Le constat accablant du contrôleur général des lieux de privation de liberté sur Mayotte

Centre pénitentiaire de Majicavo
Le Contrôleur général des lieux de privation de libertés (CGLPL) a publié trois rapports ce 27 novembre. L'un concerne le centre pénitentiaire de Majicavo, l'autre le centre de rétention administrative et le dernier, le centre hospitalier de Mayotte. Tous tirent la sonnette d'alarme sur les conditions de détention et d'hospitalisation des personnes.

Le centre pénitentiaire de Majicavo : "dégradation des conditions de détention"

Cinq contrôleurs ont effectué une visite inopinée au centre pénitentiaire du 2 au 6 octobre 2023. Leur constat est sans appel. "Depuis sa mise en service, le centre pénitentiaire connaît une suroccupation chronique qui ne fait qu’augmenter... Un tel niveau de surpopulation carcérale entraîne la dégradation des conditions de détention de l’ensemble de la population pénale."  En 2023, le pic de 620 détenus a été atteint, dont 245 dormaient sur un matelas au sol. " Avec 35 % de la population dormant par terre, les détenus doivent renoncer à disposer d’espace pour se mouvoir a minima dans des cellules trop encombrées et insuffisamment meublées", indique le rapport du CGLPL. L'accès aux soins et aux diverses activités est également entravé, voire impossible, " faute de place, faute de personnel, faute de locaux en nombre suffisant, faute de temps et d’organisation des mouvements également, entraînant attente, retards et annulations." Ces conditions de détention mettent en péril l'intégrité physique et psychique des prisonniers. "Largement livrés à eux-mêmes, mal nourris et mal vêtus, les détenus peinent d’autant plus à se percevoir comme sujets de droit", conclut le rapport.

DDPAF

Le centre de rétention administratif : "des pratiques particulièrement graves"

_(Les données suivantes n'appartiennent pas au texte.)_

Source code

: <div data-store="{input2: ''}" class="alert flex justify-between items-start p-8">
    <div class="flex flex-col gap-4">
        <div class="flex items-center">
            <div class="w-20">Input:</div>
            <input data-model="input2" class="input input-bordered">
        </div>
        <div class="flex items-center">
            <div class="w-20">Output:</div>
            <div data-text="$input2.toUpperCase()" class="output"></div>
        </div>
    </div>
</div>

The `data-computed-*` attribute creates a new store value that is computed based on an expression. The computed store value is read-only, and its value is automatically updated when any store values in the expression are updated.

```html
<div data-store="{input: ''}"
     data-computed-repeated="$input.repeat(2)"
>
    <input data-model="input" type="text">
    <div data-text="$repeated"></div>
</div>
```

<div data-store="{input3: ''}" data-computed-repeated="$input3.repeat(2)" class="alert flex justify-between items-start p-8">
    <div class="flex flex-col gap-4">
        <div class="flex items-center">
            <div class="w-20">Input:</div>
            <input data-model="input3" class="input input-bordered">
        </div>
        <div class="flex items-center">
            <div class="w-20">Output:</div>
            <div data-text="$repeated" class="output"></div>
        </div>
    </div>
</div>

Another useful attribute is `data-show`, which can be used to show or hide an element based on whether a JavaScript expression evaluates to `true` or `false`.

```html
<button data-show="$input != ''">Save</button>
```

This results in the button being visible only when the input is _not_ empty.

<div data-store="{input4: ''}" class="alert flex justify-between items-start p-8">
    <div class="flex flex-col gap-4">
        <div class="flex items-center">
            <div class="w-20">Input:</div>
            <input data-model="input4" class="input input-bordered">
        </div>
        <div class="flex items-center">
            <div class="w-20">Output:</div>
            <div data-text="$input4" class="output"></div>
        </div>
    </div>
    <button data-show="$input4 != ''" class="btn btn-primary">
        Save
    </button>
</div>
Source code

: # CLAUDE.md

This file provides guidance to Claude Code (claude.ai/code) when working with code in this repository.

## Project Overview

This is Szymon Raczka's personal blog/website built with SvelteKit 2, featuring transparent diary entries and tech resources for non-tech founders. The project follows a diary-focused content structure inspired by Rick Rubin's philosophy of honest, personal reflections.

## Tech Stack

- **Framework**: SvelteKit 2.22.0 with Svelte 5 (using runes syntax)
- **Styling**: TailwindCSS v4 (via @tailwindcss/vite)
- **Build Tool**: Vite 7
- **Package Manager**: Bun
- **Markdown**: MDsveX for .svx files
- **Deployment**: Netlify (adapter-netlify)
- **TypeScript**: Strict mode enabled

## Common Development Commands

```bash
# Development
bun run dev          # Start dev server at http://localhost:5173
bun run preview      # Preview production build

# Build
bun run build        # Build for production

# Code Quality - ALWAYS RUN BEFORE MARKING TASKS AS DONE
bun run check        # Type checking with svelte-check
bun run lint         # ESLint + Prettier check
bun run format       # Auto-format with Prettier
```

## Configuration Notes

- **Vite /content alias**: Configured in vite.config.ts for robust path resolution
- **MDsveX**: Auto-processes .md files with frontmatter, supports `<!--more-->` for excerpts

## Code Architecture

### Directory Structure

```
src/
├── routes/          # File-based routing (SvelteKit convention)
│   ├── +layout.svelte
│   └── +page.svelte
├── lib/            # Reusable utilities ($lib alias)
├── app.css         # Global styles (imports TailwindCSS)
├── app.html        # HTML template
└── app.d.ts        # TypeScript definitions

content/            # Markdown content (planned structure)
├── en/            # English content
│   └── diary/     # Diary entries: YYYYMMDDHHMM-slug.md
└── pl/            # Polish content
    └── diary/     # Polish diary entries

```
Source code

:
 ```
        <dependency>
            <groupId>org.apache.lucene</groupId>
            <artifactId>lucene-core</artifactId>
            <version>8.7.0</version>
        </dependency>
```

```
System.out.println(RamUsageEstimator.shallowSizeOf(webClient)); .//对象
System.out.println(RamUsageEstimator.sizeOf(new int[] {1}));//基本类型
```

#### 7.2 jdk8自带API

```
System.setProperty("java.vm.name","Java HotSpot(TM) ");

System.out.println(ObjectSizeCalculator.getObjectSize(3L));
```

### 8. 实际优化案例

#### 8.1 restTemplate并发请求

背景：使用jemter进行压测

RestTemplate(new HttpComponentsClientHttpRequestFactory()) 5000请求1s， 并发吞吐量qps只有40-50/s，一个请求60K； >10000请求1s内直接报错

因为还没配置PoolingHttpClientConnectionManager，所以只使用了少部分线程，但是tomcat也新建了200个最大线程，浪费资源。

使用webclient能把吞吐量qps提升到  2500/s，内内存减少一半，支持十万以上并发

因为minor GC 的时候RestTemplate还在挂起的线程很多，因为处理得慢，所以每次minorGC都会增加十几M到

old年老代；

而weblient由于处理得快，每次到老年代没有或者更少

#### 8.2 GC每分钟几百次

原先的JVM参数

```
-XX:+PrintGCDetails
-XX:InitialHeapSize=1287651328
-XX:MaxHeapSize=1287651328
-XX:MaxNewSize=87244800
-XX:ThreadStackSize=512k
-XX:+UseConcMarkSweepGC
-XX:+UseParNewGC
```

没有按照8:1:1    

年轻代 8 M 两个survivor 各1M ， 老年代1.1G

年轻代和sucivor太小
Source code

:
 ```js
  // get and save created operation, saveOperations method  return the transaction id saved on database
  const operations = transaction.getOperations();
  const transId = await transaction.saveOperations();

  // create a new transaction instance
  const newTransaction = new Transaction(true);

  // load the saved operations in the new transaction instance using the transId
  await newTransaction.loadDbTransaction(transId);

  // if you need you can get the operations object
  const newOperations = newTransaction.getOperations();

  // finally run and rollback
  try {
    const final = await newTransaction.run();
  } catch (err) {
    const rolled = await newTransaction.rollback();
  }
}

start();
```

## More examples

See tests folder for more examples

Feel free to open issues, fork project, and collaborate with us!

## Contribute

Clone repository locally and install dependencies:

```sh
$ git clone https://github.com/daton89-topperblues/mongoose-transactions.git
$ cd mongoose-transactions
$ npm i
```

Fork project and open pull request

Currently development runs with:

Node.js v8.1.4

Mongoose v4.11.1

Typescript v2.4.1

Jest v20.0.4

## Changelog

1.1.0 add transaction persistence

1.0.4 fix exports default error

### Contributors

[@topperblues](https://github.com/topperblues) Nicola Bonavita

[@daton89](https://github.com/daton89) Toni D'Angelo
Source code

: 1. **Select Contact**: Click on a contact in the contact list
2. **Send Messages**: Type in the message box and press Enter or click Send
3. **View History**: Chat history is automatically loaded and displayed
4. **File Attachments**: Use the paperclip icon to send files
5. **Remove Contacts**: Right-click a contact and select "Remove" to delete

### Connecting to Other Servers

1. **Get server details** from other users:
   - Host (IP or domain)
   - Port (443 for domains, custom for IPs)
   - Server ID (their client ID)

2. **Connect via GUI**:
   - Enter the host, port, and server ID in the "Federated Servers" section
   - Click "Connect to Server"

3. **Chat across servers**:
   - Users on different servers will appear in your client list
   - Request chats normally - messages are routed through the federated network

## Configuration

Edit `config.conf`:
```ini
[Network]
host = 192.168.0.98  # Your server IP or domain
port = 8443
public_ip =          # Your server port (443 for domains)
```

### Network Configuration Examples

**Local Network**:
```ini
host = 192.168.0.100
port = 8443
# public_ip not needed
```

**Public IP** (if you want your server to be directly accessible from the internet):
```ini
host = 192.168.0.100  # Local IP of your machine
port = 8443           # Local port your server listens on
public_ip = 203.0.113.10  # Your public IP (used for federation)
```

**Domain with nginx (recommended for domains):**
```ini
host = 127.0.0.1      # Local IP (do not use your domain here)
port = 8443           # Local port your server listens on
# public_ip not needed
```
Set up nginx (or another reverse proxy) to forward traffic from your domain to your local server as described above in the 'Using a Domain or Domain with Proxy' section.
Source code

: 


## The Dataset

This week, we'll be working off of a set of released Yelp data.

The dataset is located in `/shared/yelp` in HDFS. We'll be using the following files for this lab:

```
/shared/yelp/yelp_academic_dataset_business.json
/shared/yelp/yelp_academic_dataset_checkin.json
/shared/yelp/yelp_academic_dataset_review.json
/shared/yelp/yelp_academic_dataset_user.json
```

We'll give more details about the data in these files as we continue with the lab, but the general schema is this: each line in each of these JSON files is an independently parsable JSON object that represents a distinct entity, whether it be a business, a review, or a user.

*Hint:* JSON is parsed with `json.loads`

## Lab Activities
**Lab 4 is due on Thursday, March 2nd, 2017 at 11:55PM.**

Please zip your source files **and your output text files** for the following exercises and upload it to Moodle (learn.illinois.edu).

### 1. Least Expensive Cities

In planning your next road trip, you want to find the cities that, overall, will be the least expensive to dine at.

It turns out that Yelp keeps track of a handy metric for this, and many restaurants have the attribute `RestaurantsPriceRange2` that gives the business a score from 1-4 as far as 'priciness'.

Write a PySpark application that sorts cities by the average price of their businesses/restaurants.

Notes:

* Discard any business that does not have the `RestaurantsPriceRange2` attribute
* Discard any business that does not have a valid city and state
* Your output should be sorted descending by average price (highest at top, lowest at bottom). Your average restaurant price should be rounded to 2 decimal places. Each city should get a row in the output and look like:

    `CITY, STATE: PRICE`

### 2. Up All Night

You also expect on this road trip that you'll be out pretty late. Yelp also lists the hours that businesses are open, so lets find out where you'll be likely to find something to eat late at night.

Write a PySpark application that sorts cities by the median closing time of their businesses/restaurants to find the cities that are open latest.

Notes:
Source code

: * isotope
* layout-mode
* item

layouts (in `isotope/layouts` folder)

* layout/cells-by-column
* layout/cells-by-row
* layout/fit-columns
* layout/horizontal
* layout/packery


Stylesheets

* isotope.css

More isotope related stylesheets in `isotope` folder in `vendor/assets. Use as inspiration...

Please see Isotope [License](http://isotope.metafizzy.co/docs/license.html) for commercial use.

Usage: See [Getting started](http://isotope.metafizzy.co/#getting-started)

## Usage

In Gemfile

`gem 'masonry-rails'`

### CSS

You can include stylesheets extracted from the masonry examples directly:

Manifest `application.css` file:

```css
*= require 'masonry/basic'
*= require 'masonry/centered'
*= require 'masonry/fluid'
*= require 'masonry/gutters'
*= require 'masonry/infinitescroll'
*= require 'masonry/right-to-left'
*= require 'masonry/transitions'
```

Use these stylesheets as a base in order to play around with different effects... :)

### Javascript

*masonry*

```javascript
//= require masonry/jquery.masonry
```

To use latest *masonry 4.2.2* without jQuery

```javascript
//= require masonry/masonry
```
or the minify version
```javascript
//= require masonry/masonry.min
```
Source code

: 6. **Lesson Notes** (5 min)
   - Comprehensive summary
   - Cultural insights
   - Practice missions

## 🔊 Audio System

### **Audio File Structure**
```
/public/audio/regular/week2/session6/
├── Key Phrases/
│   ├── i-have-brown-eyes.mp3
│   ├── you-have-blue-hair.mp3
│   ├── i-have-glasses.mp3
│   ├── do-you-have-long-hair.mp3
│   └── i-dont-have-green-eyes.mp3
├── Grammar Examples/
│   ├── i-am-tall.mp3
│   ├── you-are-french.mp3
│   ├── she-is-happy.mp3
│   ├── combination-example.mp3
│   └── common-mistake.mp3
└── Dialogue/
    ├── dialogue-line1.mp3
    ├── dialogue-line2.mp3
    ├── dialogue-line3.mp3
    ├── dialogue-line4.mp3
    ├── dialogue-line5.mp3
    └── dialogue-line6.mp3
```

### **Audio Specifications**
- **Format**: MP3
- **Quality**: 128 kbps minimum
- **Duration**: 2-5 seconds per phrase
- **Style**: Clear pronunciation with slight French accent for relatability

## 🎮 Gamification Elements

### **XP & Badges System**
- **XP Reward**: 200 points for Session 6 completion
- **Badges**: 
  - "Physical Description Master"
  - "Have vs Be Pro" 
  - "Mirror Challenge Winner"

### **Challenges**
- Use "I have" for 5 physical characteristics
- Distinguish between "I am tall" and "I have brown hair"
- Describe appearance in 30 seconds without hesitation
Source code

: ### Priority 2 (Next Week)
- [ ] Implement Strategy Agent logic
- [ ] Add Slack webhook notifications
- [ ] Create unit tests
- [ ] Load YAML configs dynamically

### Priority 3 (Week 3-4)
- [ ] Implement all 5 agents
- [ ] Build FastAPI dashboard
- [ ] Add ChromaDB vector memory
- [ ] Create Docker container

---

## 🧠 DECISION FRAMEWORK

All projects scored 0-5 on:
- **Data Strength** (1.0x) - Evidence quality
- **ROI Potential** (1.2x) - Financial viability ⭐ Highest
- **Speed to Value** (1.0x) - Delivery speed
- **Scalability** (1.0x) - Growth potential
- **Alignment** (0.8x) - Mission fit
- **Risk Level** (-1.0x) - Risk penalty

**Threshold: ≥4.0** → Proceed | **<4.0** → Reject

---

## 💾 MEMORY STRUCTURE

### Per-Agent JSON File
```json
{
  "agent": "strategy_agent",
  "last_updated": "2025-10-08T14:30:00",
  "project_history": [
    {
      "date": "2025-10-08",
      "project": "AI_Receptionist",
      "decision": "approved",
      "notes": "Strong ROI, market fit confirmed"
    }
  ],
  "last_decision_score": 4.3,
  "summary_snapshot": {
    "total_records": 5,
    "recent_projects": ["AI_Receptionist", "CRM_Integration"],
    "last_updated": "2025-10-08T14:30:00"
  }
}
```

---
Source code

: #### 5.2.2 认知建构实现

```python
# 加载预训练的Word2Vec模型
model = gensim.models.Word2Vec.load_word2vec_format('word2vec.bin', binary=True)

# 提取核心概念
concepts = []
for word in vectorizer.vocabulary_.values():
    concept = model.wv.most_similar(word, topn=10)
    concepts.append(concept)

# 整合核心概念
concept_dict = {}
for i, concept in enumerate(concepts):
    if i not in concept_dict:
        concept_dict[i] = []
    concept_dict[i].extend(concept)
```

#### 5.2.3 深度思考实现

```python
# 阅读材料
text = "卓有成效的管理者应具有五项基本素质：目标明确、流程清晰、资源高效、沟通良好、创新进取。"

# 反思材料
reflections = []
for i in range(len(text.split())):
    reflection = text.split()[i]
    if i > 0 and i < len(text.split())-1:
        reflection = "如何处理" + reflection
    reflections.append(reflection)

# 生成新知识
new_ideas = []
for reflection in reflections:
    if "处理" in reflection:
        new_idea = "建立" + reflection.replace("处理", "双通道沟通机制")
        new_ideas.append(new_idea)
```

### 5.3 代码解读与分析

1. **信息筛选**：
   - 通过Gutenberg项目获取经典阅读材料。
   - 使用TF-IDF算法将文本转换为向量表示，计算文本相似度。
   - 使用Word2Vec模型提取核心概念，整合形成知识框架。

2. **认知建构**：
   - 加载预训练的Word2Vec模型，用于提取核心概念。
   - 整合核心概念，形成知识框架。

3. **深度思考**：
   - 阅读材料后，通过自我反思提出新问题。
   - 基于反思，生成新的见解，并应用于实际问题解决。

Le contrôleur général des lieux de privation de liberté a également envoyé ses agents au centre pénitentiaire de Mayotte, situé à Pamandzi. Deux visites de nuit ont été effectuées au CRA et au centre d’évaluation sanitaire initiale (CESI). "Les contrôleurs ont relevé une forte dégradation des conditions de privation de liberté et de prise en charge des personnes retenues depuis la visite de 2016, alors que les constats étaient déjà alarmants", affirment les professionnels. Le CGLPL dit être conscient de la situation démographique, sociale et économique de Mayotte, mais il "déplore la violation des droits fondamentaux des personnes enfermées au mépris du code de l’entrée et du séjour des étrangers et du droit d’asile." Un point particulier est soulevé, celui du rattachement des mineurs. "Le CGLPL déplore également la persistance de pratiques particulièrement graves, telles que le rattachement purement fictif d’enfants à des adultes non apparentés dans le seul but de les éloigner." Le rapport pointe aussi du doigt les procédures administratives qui sont automatisées. "Les procès-verbaux des services interpellateurs et les mesures d’éloignement sont tous stéréotypés, motivés de la même façon sans considération de la situation personnelle de l’intéressé, notamment de sa vie privée et familiale. Seuls le nom et la date de naissance changent." Une pratique qui empêche les personnes de jouir de leurs droits.

Le service psychiatrie du centre hospitalier de Mayotte est également pointé du doigt.

Le centre hospitalier de Mayotte : un service psychiatrique délaissé

Trois contrôleurs se sont également rendus au centre hospitalier de Mayotte en octobre 2023. Ils ont contrôlé l’unité de psychiatrie, le service des urgences ainsi que les trois chambres dites carcérales situées dans les services d’hospitalisation du CHM. Le CGLPL précise que le contrôle a été fait en période de crise. Cela étant, les conclusions restent préoccupantes. "Il n’existe dans le département aucun lit d’hospitalisation complète en pédopsychiatrie et les mineurs de 16 ans sont hospitalisés en secteur adulte ce qui est à proscrire. Les plus jeunes sont envoyés sur l’Ile de la Réunion, voire dans l’hexagone, ce qui porte atteinte à leur vie privée et familiale", peut-on lire dans ce rapport. Le service de psychiatrie est presque délaissé, de ce fait, le budget alloué est faible. Une douzaine de millions sur les 340 millions de budget global du centre hospitalier de Mayotte. "Le sous-dimensionnement chronique de l’offre d’hospitalisation complète en psychiatrie entraîne des atteintes particulièrement graves aux droits fondamentaux des patients placés en soins sans consentement ou sous-main de justice et les met en danger", selon le CGLPL.